To alleviate the performance and energy overheads of contemporary applications with large data footprints, we propose the Two Level Perceptron (TLP) predictor, a neural mechanism that effectively combines predicting whether an access will be off-chip with adaptive prefetch filtering at the first-level data cache (L1D). TLP is composed of two connected microarchitectural perceptron predictors, named First Level Predictor (FLP) and Second Level Predictor (SLP). FLP performs accurate off-chip prediction by using several program features based on virtual addresses and a novel selective delay component. The novelty of SLP relies on leveraging off-chip prediction to drive L1D prefetch filtering by using physical addresses and the FLP prediction as features. TLP constitutes the first hardware proposal targeting both off-chip prediction and prefetch filtering using a multi-level perceptron hardware approach. TLP only requires 7KB of storage. To demonstrate the benefits of TLP we compare its performance with state-of-the-art approaches using off-chip prediction and prefetch filtering on a wide range of single-core and multi-core workloads. Our experiments show that TLP reduces the average DRAM transactions by 30.7% and 17.7%, as compared to a baseline using state-of-the-art cache prefetchers but no off-chip prediction mechanism, across the single-core and multi-core workloads, respectively, while recent work significantly increases DRAM transactions. As a result, TLP achieves geometric mean performance speedups of 6.2% and 11.8% across single-core and multi-core workloads, respectively. In addition, our evaluation demonstrates that TLP is effective independently of the L1D prefetching logic.
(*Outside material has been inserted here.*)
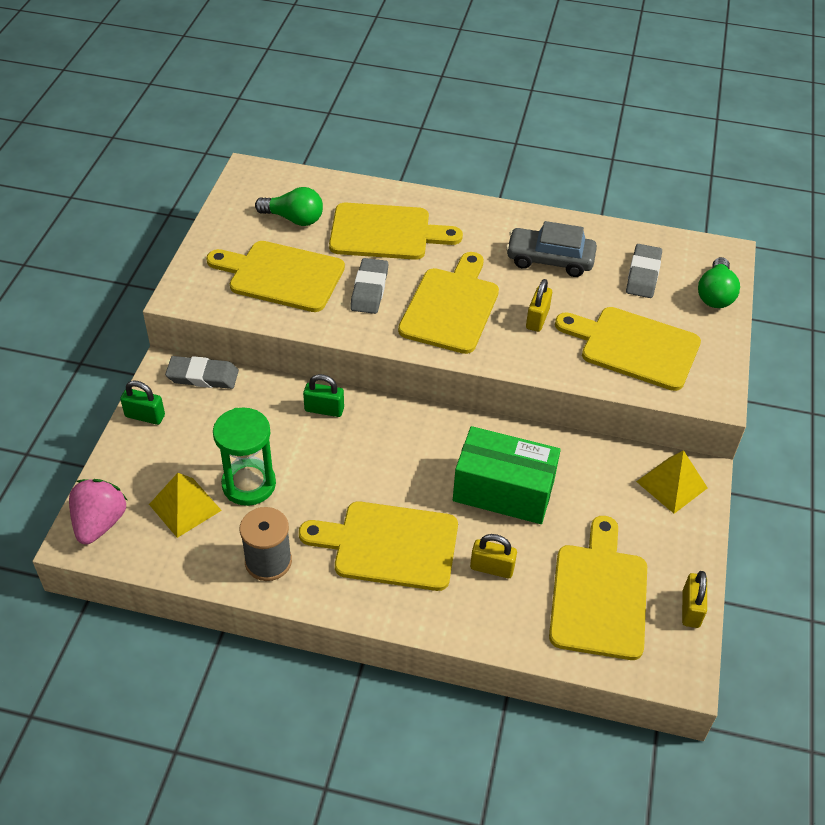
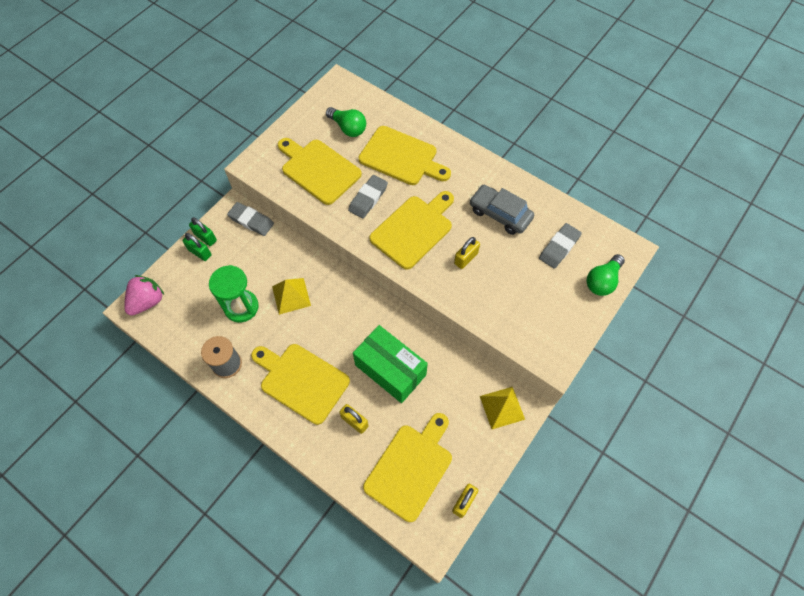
camera: 25 degrees right, 15 degrees up
yellow pyramid [149,473,222,538] -> yellow pyramid moved to [272,278,311,315]
green padlock [303,374,344,417] -> green padlock moved to [182,233,211,261]
yellow cutting board [555,307,701,391] -> none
翻译：为缓解数据足迹较大的现代应用所面临的性能和能耗开销问题，我们提出两级感知器（TLP）预测器——一种神经网络机制，该机制有效结合了访问是否会在片外发生的预测与一级数据缓存（L1D）的自适应预取过滤。TLP由两个相互连接的微架构感知器预测器组成，分别称为第一级预测器（FLP）和第二级预测器（SLP）。FLP通过利用基于虚拟地址的多个程序特征以及一个新颖的选择性延迟组件，实现准确的片外预测。SLP的创新之处在于利用片外预测来驱动L1D预取过滤，其以物理地址和FLP预测结果作为特征。TLP是首个采用多级感知器硬件方法同时实现片外预测与预取过滤的硬件设计方案。TLP仅需7KB存储空间。为展示TLP的优势，我们在广泛范围的单核与多核工作负载上，将其与采用片外预测和预取过滤的现有最优方法进行性能对比。实验表明：与使用当前最优缓存预取器但不含片外预测机制的基线方案相比，TLP在单核与多核工作负载上分别平均减少30.7%和17.7%的DRAM事务量，而近期相关研究则显著增加了DRAM事务量。因此，TLP在单核与多核工作负载上分别实现了6.2%和11.8%的几何平均性能加速比。此外，评估结果表明TLP的有效性独立于L1D预取逻辑。